### Quoted passage

Ambient Fiction



Erik BelgumBlodderInnova 527.
Voices: Inertia Ensemble: John Cullinan, Tony Lyons, Michael Weber, Rebecca Koscinski, Kate Nowicki, John van Slyke.
Director: John van Slyke. Dramaturg: Tony Lyons.
Duration: 99:17 (2 CDs)
composer's
note


Once in a while an odd record comes along. Once in a good while something really obscure gets put on CD. This is really obscure!

America is a land of spoken word (Speech! Speech!) and of poetry readings (“I saw the best minds of my generation, destroyed by madness, starving, naked, hysterical, dragging themselves through the negro streets at dawn, looking for an angry fix…”) and of commercial pollution (“I drink Doctor Pepper, and I’m proud, I used to be alone in the crowd, but when you look around these days, there seems to be a Doctor Pepper craze…”).
This somewhat mystical – or unidentified – CD, from Erik Belgum, may fit somewhere into a mixture of these American spoken word traditions, with the added oddity of sound poetry, which is a European tradition, of French and Swedish origin, but well and alive in the U.S.A. and Canada too since decades.

Erik Belgum calls this “Ambient Fiction”, and then provides an “explanation”:

Ambient Fiction changes the smell of a room.
Ambient Fiction restructures the existing architecture.
Ambient Fiction is a weather system coming in from Detroit
or maybe Dallas/Fort Worth


The second statement is what it’s about. It’s a restructure of the architecture of language. This is not at all a new idea, but I’ve never seen (heard) it utilized in such an extended work.
There are examples of the gradual restructuring of language in works by text-sound poets and sound poetry poets like Bernard Heidsieck, François Dufréne, Åke Hodell, Öyvind Fahlström and others, but… this is longer, much longer…

The idea is to tell a story that sounds coherent and a little silly, but then gradually change it around, taking lines and mixing them up, in shorter and shorter pieces, so that you after while have all the ingredients of the story, but in the “wrong” order, like you’re grinding down language to get an essence of it.

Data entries
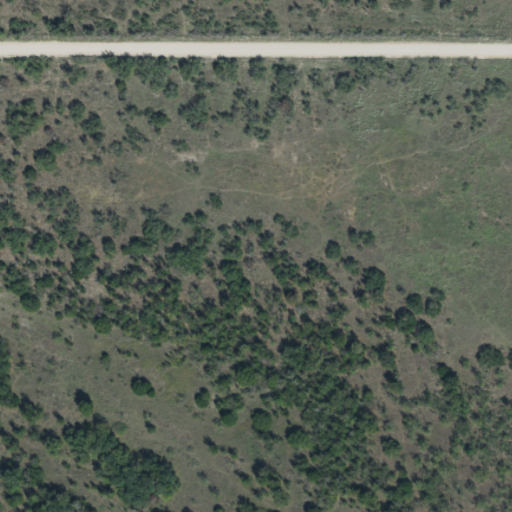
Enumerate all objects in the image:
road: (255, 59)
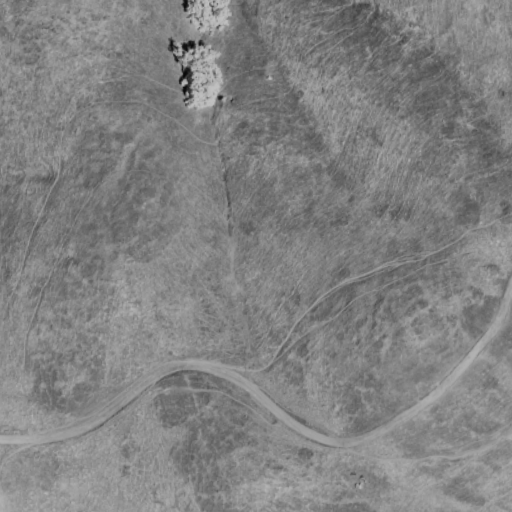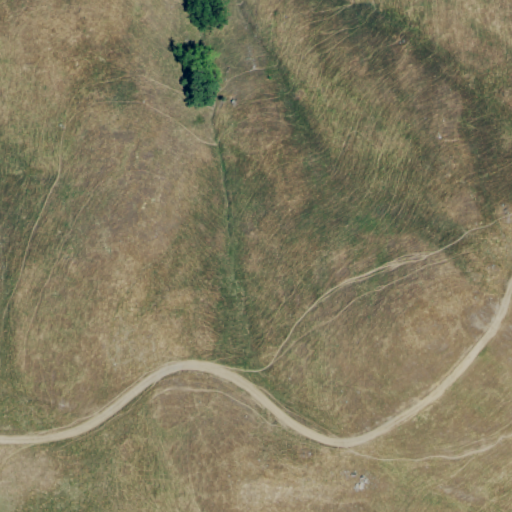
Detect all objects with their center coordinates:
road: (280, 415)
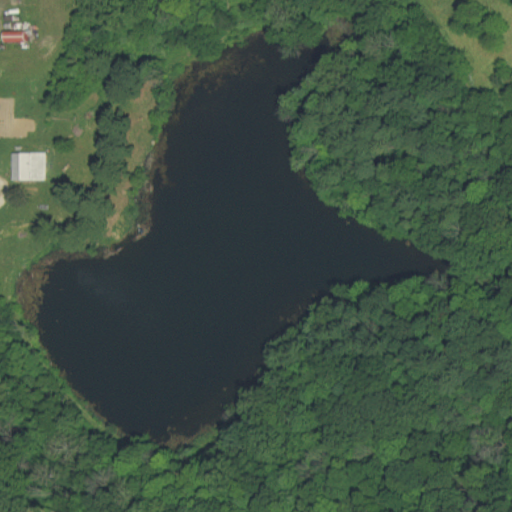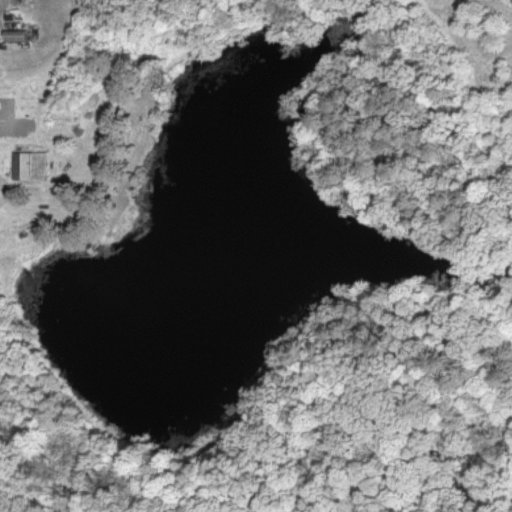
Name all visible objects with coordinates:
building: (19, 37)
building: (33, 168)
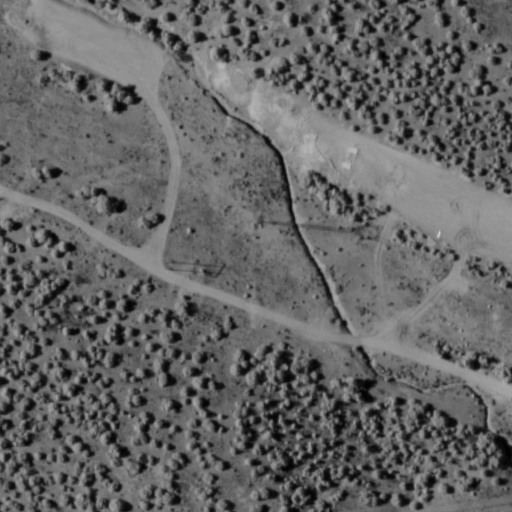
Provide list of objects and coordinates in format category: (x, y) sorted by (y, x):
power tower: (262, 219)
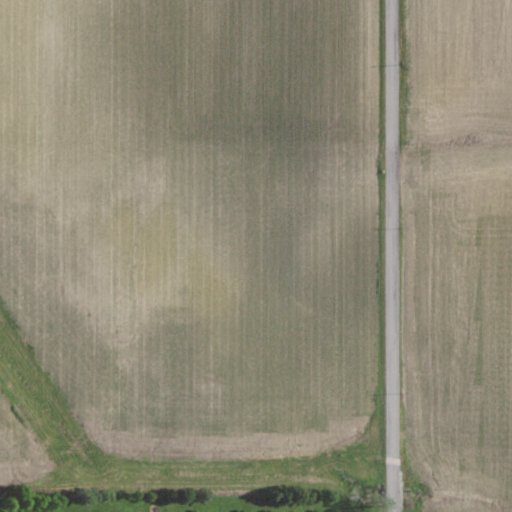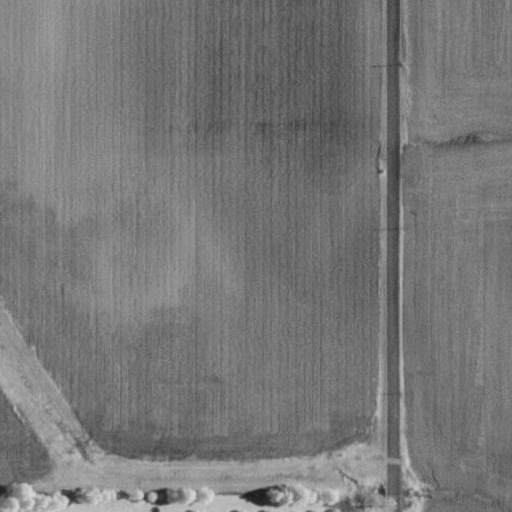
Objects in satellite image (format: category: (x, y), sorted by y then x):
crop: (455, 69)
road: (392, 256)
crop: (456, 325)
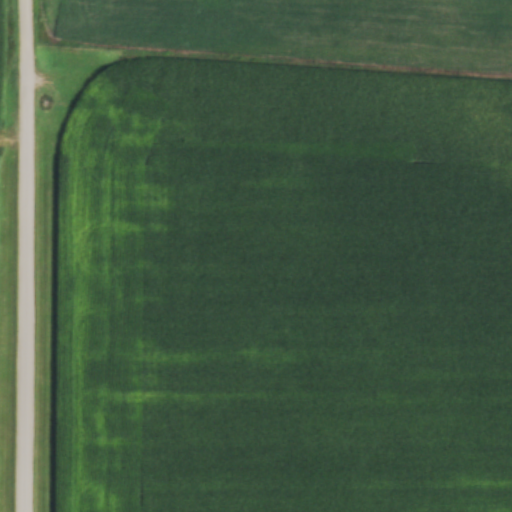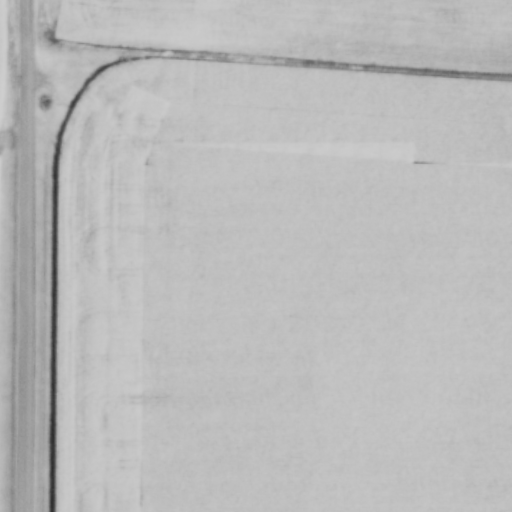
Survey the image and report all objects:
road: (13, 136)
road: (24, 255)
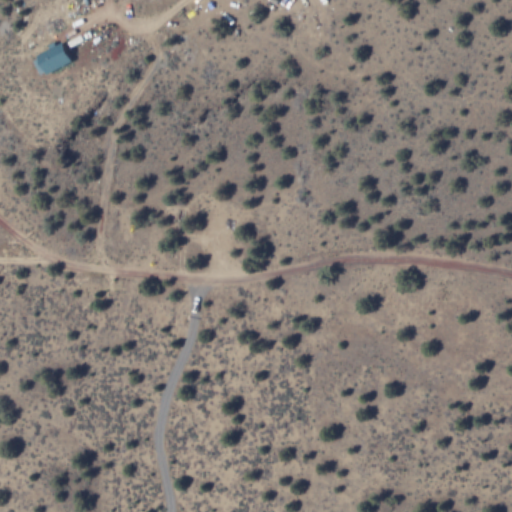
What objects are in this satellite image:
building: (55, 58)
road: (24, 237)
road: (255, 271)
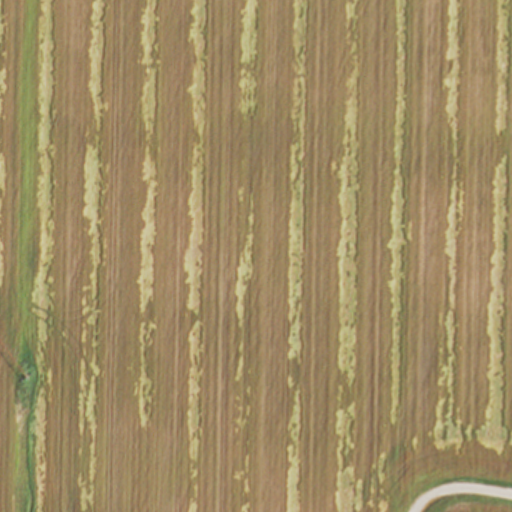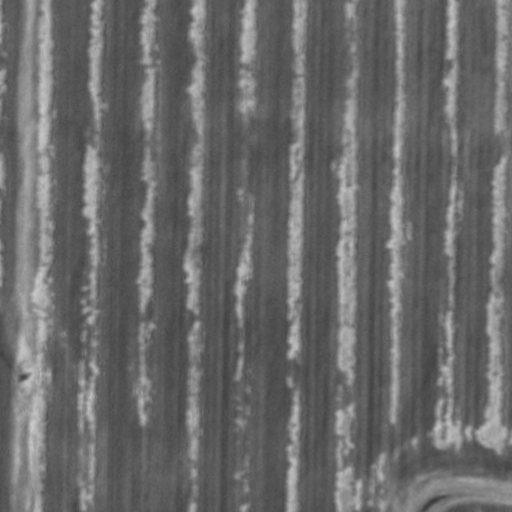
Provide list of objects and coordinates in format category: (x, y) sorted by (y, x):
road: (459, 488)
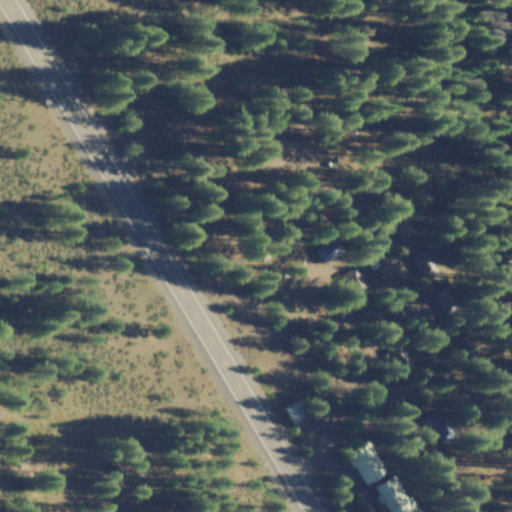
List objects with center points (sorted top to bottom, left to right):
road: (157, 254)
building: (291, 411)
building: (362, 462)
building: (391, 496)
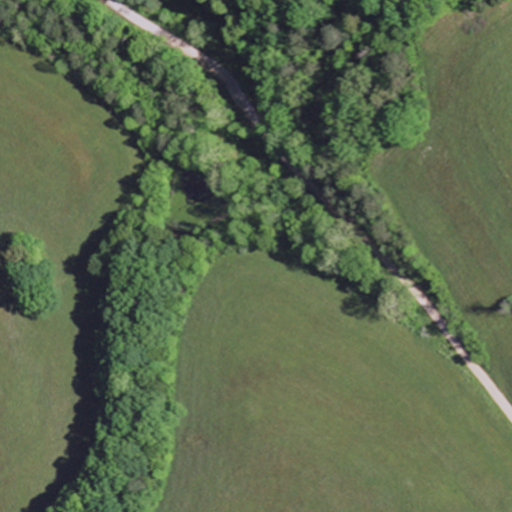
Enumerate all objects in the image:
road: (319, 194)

### Exercise instructions
(A) Name the poets the Blodder review lists as examples of gradually restructuring language.
(B) Resume the Blodder review after its final sentence.

### Task-by-task answers
(A) Bernard Heidsieck, François Dufréne, Åke Hodell, Öyvind Fahlström

(B)
You have four pieces called “Monologues”, which they are. A male voice – a little hysterical or mannered – tells a story, some story, some soap-opera story, like reading out of a manuscript at an audition for a theatre play, a little nervously or maybe teen-age cocky, making you feel a little irritated. Then, after each Monologue, except after the last one, comes longer pieces, called, in order:

“Bounced Around”
“The Idea of Permeability”
“Sky High Lifestyle”

In these longer pieces the whole ensemble takes part, in layered speech, sometimes a fraction electronically manipulated. The main idea, though, is a classical text-sound, sound poetry method: the layering of sentences and words, where the sentences pile up on each other or spread out through the left-and-right speakers, with variations in volume as well as sound quality etcetera, but… layered.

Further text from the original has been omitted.